近松秋江の連作「別れたる妻」
情痴小説家
小説家・近松秋江の『雪の日』をプロローグとする、「別れたる妻もの」の連作は情痴小説や痴愚小説の草分けとされることが多いが、私にとっては究極の恋愛小説に他ならない。
恋愛の情熱がもっとも盛り上がるのは、相手に一方的に惚れこんでいるときであろう。片恋し、あれこれと余計な想像を思いめぐらせ、恋焦がれて執着し、相手を追いかけている状態である。
他人の恋愛というものは、それが当人にとって真剣であればあるほど、傍から見ていると滑稽に見えてユーモラスなものだ。近松秋江の小説も、そんなふうに大笑いしながら読めばいいのだと思う。
1901年に坪内逍遥の指導のもとに、神楽坂周辺で若い文学者や文学青年が集まり会合を持っていた。その会場となった牛込赤城神社裏の清風邸という貸席で、秋江は女中の大貫ますという女性と知り合い、同棲をはじめた。
しかし、秋江は出版社勤務や記者などのめぐまれた就職を、次々にみずからフイにし、ますに小間物屋や素人下宿を営ませるなど苦労をさせた。そのせいで、ますはつき合ってから6年後に、下宿人の岡田という男と逃げてしまう。
『雪の日』
秋江が『雪の日』という小説を書いたのは、ますに逃げられた半年後のことだ。そんな時期に、女房とむつまじそうに語り合いながら、過去の恋愛経験をたがいに探りあう一幕ものの会話劇を書いている。
作中の雪岡とスマの会話は、『』(二重かぎかっこ)、つまり語り手の意識か記憶のなかにすっぽり入っている。だから、『雪の日』は私小説の体裁をとっているのはいえ、現実に起こったできごとや会話を扱っているとは限らない。むしろ、半年前のことを省みながら、作者のいいように再構成している「幻想のなかでの会話」といった趣がある。
半年後になって、他人に寝取られ、逃げられた女房のことを書けるようになったのは、新しい相手ができたからだったという。『別れたる妻に送る手紙』で「お宮」として登場する、水天宮裏の蠣殻町の遊女のことである。
だからといって、秋江が移り気で浮気性なのではなく、よくいえば彼は常に恋愛状態にないと生きていけないのだ。時間が経過して冷静になり、別れた妻とのことを対象化できるようになったからではなく、次の執着する相手ができるようになったからこそ、過去を振り返る余裕ができたというところが、いかにも秋江らしいといえるか。
『雪の日』の雪岡という男は、スマと4年間一緒に暮らしていても、まだスマの元亭主やその初恋の相手にまで嫉妬してしまう。先夫の幻影が彼を苦しめる。

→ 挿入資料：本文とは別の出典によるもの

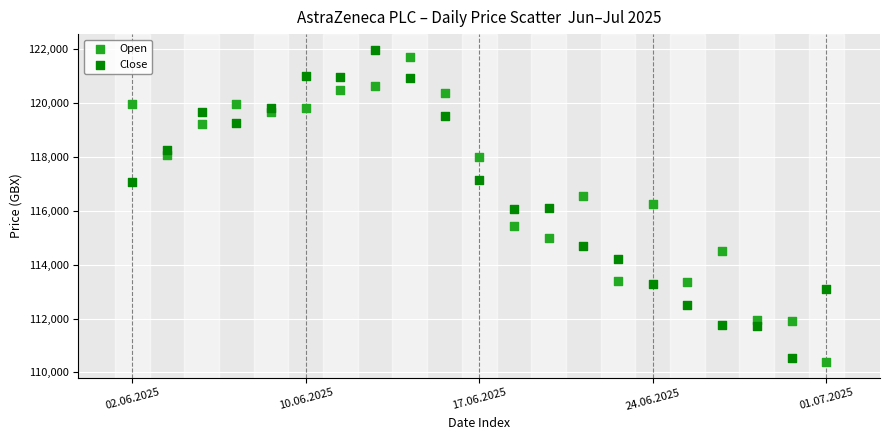

Across all data points, what is the range of Y values (max minus min)?

11605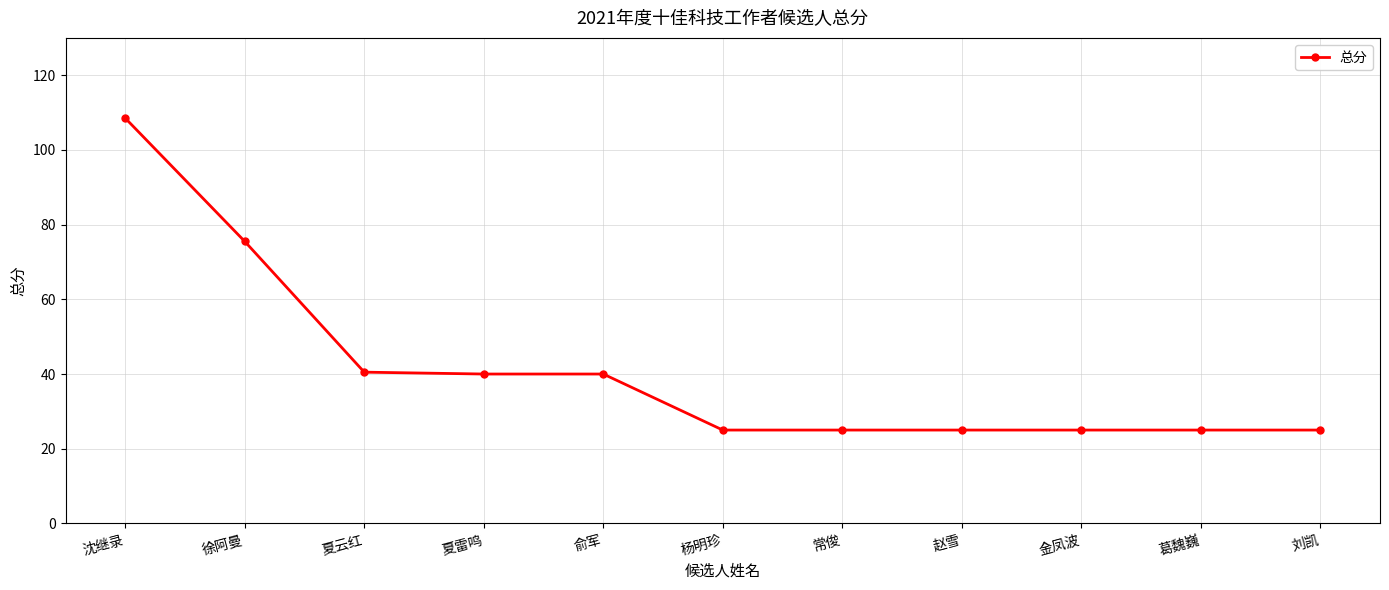

Is it true that the value at 夏云红 is 26.7?

False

雪岡の『フム、そんなことがあったのか』というセリフがくり返し、効果的に使われているが、このフムは段々と焦燥感のあるものに変わっていく。雪岡は「呼吸が詰まるよう」になり、小説の最後で大きな欠伸をするまで、心中が波立ったままである。
雪岡がスマの過去を追究するのは、自分の恋愛を生かし続けるためである。だから、スマに「もう一遍あなたの泣くのが見たい」といわれても、懐かしそうにしているのだ。つまり、雪岡は世の常識に反し、恋路さえあれば「世界がどうなっても構わない」のであり、情念が奔流し、魂の溶けるような恋にあってこそ、真に生き生きとしていられるのである。
恋愛と精神錯乱
愚かな男の恋路における醜態が、どうしてこうもおもしろく美しいのか。秋江は『雪の日』の雪岡に、恋愛によって体がやせるほど悲しみもだえたのに、それを小説家として自分の恥部を暴露して飯を食うことなどできない、と嘆かせている。そういいながら、秋江がちゃんと小説にしているところが恥知らずであるし、なかなか商魂がたくましい。

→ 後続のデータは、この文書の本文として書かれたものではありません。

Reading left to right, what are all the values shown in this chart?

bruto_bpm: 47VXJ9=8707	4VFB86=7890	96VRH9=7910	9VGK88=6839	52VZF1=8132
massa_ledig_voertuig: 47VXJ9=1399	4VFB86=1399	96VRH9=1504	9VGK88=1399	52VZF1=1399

雪岡がスマの全人生を知りたいと思うのは、妄執というだけでなく、本当のところを知りたいという妙な情熱もある。そして、書き手としての秋江は、自分のみっともなさを包み隠さずに書き、自身を「人間の標本として店ざらし」にする。
「別れたる妻もの」の『疑惑』という小説では、失踪した妻を追って日光の温泉宿の宿帳を一軒一軒調べていくくだりなど、秋江は恋愛による精神の錯乱状態を錯乱そのものとして描き、それでいて独特のユーモアを醸しだした。秋江は実生活では甘ったれの無能者であったらしいが、その小説の世界では、女々しいまでの女性性と本能の喜びをうたっている。私たちが男女を問わず、秋江のなかに自己の一部分を見てしまうのは、そんなところに理由があるのだろう。

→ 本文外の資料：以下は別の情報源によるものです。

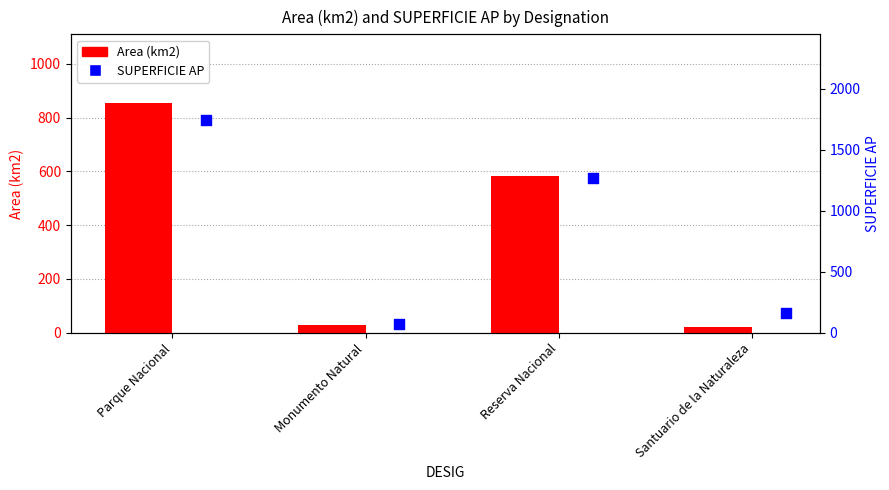

Is the value of SUPERFICIE AP at Santuario de la Naturaleza greater than the value of Area (km2) at Monumento Natural?

Yes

なんでも秋江は生涯をかけて、尊敬する近松門左衛門が書いたひとりの女性のようなミューズを求めていたという。そのために様々な恋愛と女性遍歴を重ねることになった。晩年には女性ではなく、自分の子供に執着して、それを小説にも書いている。ともあれ、人間の感情には良いも悪いもなく、強い感情だけが人間と芸術を活性化させるのなら、それそれはそれでいいのだと近松ならいうであろう。